Le facteur proximité

Depuis son origine, le comité est demeuré un comité local, sans structure formelle, non incorporée et sans ressources financières, mais qui a pu bénéficier d’une infrastructure fournie par le CLSC, puis par la CHJM. Les activités du comité pendant 18 ans ont permis d’identifier divers freins à l’emploi. Parmi eux, les personnes d’origine immigrante vivent des situations complexes dans leurs démarches d’intégration à l’emploi, notamment en raison des exigences (linguistiques, scolaires, professionnelles) imposées par la société d’accueil, ainsi que la non-reconnaissance des expériences acquises en dehors du Québec. La déqualification professionnelle, l’absence d’expérience professionnelle québécoise, les études secondaires non complétées ou le manque de connaissance du français constituent également des entraves importantes au niveau professionnel. Or, un emploi constitue un facteur important dans l’intégration des personnes immigrantes au Québec ainsi qu’un facteur de protection contre la pauvreté, cette dernière pouvant ensuite entrainer des impacts tant sur la sécurité financière, que sur la santé mentale et physique.

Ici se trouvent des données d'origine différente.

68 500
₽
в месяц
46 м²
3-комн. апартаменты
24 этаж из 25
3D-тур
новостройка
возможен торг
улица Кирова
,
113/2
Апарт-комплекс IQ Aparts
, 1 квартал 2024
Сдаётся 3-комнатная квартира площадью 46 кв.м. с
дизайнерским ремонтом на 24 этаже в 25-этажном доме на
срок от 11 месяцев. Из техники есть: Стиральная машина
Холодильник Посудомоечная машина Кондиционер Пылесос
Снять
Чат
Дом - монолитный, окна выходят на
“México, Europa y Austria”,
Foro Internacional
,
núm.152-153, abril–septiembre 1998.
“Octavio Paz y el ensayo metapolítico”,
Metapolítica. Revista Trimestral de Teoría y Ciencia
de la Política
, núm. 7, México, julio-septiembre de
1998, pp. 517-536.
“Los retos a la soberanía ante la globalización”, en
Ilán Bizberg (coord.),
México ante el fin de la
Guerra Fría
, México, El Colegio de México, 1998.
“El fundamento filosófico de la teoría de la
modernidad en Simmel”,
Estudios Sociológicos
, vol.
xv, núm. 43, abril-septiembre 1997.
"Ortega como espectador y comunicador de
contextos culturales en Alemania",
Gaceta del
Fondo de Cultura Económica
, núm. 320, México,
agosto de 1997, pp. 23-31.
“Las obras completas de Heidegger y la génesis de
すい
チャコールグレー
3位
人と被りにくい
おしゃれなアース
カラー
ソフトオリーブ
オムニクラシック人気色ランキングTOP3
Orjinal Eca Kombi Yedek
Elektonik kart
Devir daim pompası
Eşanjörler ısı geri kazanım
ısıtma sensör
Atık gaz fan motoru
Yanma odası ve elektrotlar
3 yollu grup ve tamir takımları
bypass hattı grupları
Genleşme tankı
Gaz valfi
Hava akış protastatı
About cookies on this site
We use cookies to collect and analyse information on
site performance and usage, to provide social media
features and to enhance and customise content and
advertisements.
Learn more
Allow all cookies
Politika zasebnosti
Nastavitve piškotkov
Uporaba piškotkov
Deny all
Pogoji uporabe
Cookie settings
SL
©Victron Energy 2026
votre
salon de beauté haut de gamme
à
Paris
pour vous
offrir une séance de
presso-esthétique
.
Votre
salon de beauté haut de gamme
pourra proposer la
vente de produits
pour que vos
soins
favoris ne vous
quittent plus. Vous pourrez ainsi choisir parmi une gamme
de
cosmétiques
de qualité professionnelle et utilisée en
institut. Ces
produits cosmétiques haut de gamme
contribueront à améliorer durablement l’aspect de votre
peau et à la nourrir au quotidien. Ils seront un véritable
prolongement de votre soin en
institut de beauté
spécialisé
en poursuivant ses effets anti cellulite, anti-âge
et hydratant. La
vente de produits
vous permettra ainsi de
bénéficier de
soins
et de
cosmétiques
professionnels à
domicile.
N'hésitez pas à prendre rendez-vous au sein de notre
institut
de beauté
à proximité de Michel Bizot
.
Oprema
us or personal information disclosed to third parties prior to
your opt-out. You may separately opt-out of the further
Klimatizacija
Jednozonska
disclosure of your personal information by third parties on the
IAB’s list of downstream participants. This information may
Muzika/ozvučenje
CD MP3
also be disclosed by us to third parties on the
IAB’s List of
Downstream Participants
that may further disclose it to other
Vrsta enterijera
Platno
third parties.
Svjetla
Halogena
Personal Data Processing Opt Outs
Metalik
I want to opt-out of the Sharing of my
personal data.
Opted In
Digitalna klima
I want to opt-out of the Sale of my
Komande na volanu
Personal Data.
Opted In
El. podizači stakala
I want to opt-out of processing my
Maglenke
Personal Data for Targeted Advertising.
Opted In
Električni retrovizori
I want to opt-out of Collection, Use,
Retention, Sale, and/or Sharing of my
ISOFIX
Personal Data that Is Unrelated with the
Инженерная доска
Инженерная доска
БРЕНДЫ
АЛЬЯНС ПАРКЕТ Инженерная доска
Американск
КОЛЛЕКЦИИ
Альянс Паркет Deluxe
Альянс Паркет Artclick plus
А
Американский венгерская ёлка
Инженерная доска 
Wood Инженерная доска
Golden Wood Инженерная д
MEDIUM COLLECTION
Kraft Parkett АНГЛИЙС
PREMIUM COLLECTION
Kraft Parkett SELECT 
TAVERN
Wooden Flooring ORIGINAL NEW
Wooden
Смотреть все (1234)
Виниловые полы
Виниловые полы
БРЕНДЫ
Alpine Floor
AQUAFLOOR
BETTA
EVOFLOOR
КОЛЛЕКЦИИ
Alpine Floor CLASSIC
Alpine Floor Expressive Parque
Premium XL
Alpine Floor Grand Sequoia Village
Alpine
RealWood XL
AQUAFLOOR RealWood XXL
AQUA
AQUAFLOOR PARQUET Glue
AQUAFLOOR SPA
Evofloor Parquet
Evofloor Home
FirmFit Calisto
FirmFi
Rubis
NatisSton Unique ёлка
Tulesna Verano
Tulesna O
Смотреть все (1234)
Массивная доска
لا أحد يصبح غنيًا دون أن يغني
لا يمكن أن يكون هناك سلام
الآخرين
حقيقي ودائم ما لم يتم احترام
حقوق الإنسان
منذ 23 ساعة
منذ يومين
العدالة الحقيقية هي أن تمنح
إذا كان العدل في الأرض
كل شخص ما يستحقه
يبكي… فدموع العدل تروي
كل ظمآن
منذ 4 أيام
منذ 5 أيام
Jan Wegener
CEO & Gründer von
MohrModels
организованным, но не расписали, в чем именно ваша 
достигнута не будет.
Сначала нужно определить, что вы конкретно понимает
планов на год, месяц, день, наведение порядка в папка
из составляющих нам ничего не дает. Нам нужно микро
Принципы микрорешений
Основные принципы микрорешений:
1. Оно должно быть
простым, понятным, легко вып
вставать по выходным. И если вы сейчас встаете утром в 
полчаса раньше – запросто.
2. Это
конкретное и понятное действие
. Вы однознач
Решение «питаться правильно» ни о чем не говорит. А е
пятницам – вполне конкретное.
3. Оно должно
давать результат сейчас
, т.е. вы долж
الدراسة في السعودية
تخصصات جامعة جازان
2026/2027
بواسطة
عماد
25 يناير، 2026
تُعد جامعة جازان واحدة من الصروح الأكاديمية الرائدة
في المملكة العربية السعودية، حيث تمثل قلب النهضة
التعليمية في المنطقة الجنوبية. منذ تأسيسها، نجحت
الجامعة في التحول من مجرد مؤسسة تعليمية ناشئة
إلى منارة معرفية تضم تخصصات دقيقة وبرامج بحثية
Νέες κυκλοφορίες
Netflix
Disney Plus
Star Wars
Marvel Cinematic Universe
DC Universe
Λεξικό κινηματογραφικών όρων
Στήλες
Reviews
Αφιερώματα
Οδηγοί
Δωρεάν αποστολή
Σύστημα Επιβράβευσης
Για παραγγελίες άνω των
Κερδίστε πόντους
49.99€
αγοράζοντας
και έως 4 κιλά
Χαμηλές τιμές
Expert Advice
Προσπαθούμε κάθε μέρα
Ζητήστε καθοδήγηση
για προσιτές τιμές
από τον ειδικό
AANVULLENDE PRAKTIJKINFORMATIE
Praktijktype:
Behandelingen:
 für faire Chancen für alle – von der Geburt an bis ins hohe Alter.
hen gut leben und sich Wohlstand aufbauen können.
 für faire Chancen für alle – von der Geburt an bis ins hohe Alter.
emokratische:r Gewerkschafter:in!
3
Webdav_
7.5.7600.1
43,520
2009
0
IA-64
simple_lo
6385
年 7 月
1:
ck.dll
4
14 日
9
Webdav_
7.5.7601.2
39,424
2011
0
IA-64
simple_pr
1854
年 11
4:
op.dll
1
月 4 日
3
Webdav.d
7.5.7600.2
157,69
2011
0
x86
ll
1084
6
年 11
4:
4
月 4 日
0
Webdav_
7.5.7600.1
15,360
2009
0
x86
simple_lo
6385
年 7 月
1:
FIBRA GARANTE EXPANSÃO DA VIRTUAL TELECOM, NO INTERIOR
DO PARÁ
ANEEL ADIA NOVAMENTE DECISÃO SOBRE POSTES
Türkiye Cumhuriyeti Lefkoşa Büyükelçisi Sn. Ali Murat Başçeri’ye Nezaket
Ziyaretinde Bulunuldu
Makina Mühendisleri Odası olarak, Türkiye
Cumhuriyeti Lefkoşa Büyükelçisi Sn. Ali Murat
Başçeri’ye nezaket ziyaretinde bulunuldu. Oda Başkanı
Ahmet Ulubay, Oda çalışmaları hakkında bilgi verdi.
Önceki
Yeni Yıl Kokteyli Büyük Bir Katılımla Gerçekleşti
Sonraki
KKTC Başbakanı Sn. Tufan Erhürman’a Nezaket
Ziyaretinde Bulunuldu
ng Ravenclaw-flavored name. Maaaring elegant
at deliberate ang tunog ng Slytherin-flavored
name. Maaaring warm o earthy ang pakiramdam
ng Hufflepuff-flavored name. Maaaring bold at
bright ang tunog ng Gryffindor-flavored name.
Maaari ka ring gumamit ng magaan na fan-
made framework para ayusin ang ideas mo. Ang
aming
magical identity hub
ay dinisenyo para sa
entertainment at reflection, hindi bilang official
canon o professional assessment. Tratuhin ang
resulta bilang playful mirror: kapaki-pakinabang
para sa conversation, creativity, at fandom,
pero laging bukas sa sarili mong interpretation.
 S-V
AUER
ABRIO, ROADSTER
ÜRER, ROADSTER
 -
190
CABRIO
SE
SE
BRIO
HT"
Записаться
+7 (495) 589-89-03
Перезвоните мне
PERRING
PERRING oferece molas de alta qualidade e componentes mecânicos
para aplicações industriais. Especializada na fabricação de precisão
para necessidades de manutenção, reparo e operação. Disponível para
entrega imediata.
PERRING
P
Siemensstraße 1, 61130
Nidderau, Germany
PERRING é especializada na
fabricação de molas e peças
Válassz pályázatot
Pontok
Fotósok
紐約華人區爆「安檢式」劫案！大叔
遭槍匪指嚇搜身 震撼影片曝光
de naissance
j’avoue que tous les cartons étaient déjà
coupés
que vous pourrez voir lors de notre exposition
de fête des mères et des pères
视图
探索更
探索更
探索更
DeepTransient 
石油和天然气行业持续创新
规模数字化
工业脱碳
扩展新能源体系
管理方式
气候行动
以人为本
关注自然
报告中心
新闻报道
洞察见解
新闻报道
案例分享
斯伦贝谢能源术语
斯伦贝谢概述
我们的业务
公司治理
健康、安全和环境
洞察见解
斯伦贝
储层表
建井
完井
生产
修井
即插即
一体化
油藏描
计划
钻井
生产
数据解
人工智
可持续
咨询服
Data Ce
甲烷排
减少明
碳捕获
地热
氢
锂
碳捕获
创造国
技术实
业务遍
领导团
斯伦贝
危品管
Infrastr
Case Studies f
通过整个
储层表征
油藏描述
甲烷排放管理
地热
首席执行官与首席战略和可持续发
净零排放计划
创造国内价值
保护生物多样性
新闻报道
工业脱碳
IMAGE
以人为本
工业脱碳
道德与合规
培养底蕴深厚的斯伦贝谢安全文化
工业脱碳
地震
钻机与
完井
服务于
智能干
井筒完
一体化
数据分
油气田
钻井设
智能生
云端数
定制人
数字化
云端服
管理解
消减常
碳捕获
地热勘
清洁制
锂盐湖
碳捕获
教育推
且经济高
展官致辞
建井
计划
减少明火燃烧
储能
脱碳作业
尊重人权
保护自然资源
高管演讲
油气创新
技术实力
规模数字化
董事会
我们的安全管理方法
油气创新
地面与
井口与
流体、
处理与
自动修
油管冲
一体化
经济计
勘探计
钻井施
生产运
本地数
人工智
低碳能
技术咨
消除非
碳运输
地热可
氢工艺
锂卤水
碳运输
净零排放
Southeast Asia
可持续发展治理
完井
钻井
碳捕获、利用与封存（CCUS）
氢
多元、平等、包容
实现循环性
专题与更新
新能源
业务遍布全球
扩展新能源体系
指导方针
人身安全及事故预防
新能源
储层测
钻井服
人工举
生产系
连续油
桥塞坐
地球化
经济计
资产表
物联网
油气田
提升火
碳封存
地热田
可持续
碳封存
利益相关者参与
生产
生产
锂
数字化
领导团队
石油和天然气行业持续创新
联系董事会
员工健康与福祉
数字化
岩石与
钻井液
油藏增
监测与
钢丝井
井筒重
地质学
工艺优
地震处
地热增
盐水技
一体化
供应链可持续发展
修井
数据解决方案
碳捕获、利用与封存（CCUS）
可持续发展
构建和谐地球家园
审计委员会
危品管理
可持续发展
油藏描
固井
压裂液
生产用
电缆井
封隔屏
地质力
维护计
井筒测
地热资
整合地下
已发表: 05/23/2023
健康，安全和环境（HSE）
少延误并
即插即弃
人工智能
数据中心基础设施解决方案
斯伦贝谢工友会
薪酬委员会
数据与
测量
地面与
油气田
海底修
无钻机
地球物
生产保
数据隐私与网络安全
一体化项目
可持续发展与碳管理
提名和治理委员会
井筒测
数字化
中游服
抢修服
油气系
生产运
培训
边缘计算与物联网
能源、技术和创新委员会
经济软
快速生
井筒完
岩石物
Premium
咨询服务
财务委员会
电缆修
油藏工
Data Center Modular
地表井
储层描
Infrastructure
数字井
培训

Le moteur du comité a toujours été la motivation de ses membres pour la cause de l’insertion sociale à travers l’emploi et la formation. Le bilan des activités démontre l’importance d’une ressource de proximité pour favoriser le développement local de l’emploi tout en offrant des services personnalisés pour l’emploi. Le facteur proximité a été un élément crucial auprès des femmes ayant des enfants, leur permettant d’éviter de perdre du temps dans les transports pour pouvoir le passer auprès de leur famille. Entre les festivals estivaux, le développement de l’Îlot Voyageur et du CHUM, le territoire regorge d’opportunités pour continuer à développer les emplois de proximité. Dans l’immédiat, une réflexion avec deux acteurs du quartier – la CHJM et la Table de concertation du Faubourg St-Laurent – est prévue pour déterminer la meilleure manière de poursuivre les activités du Comité emploi et continuer à répondre aux besoins des personnes sur le territoire, tout en lui donnant une assise permanente et un nouveau souffle.

Notes

1. Avant sa fusion avec le CLSC des Faubourgs.

2. Monté en 2003 en collaboration avec la Corporation des HJM (CHJM), le comité jeunes des HJM, la Table de concertation du Faubourg Saint-Laurent, la CDEC Centre-Sud/Plateau Mont-Royal, le Comité emploi et d’autres organismes.

3. Les Rendez-vous Jeanne-Mance sont organisés par le CSSS Jeanne-Mance en lien avec ses partenaires afin d’échanger sur les différents projets, activités et programmes en cours.